Délégation d’Imrali après la conversation avec le ministre de la Justice Tunç
Cinq jours après la pose de l’arme symbolique du PKK, la délégation des images du Parti populaire pour l’égalité et la démocratie (DE) mercredi avec le ministre de la Justice, le turc Yılmaz Tunç s’est réuni pour un échange pour la planification de la paix parlementaire prévue. La conversation a été constructive, a déclaré le député et vice-président du Parlement Pervin Buldan à Ankara. Le cadre juridique et politique de la dynamique actuelle de la paix a été discuté, en particulier aux fins du rôle du ministère de la Justice.
“Nous avons précisé qu’une fondation juridique résiliente est essentielle pour le cours supplémentaire de ce processus”, a déclaré Buldan après la conversation de 45 minutes avec Tunç. La Commission, qui doit être subordonnée au Parlement, est en cours de préparation. Le ministre de la Justice a souligné son désir d’accompagner ce processus avec des compétences juridiques et un soutien institutionnel.
Sancaire: l’état de droit comme condition préalable au progrès
Mithat Sancar, membre de la délégation et avocat constitutionnel, a également souligné l’importance du ministère: “Le système judiciaire joue un rôle clé en ce moment. Plus le cadre juridique est solide, plus il est facile d’ouvrir la voie à un résultat permanent”. Selon le politicien, la conversation a été ouverte ouverte et en détail. Représentants: Au sein du ministère, y compris plusieurs secrétaires d’État: à l’intérieur, participant. Tunç a garanti que sa maison contribuera activement à l’accompagnement juridique du processus à l’avenir.

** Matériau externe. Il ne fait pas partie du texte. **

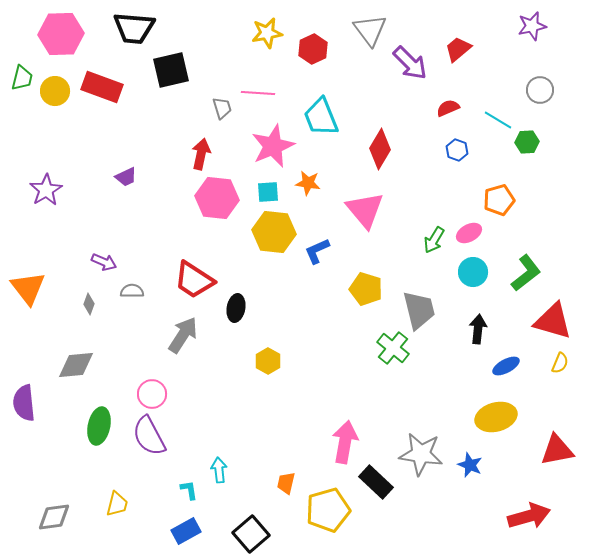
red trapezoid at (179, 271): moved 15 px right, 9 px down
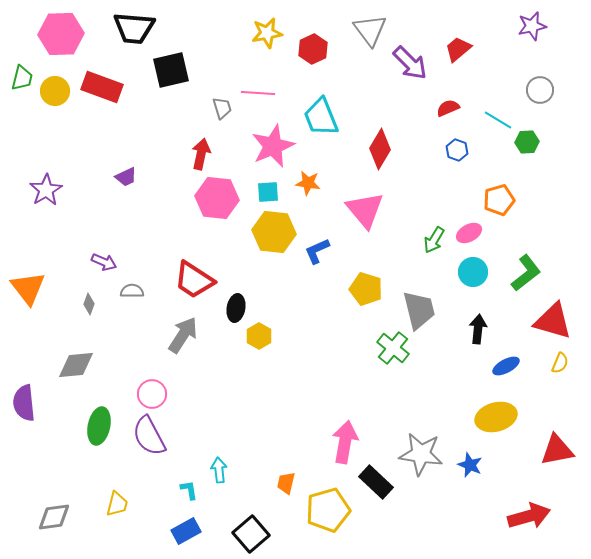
yellow hexagon at (268, 361): moved 9 px left, 25 px up
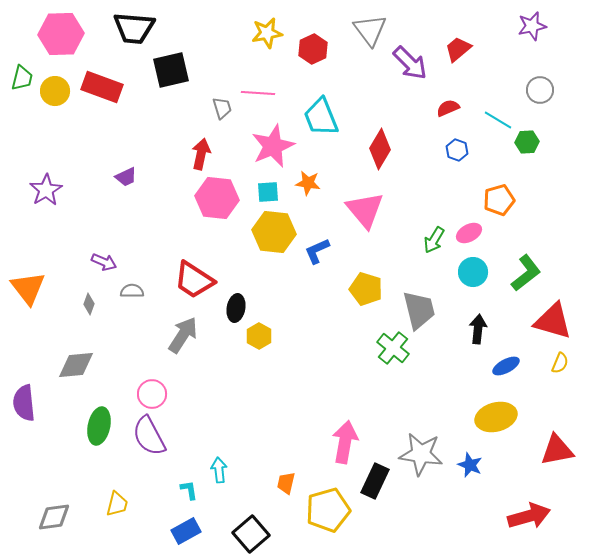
black rectangle at (376, 482): moved 1 px left, 1 px up; rotated 72 degrees clockwise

Toutes les questions abordées, également le jugement écologique sur Demirta
À la question du journaliste: Buldan a confirmé à l’intérieur que “tous les autres sujets pertinents” avaient émergé dans la conversation. Il ne voulait pas répondre en détail si le cas de l’ancien président du HDP a détenu Selahatt Demirtaş et le récent jugement de la Cour européenne des droits de l’homme (CEDC) ont été discutés en détail: “Nous avons parlé de tout, mais ils ne révèlent aucun détail”.
Commission en tant que phase ultérieure
Buldan et Sancar ont expliqué à l’unanimité que le procès était entré dans une nouvelle phase après le retrait des armes symboliques de la guérilla PKK, création d’une commission parlementaire. Leur tâche est “de clarifier toutes les autres questions institutionnelles”, a déclaré Sancar. Il n’y a pas de programme concret, mais est calculé avec un démarrage précoce: “Nous avons les informations que la Commission pourrait rencontrer cette semaine”.
Un sujet central des consultations futures sera l’intégration juridique et politique de ces groupes auparavant actifs dans la lutte armée. “Que ce soit d’anciens combattants: à l’intérieur, intégrés dans la vie politique, car cela peut être légalement réglementé – tout cela est discuté dans la commission”, continue Sancar. Les consultations doivent être gérées de manière transparente dans le cadre parlementaire.
Accessibilité au lieu de blocs
L’immeuble délégation a souligné que le dialogue avec le ministère de la Justice faisait partie d’une approche politique plus mondiale. “L’état de droit, l’égalité et le dialogue social sont les trois piliers sur lesquels un processus de paix crédible doit reposer”, a déclaré Buldan. L’un est prêt à faire votre part, mais l’État doit également être prêt à se le permettre.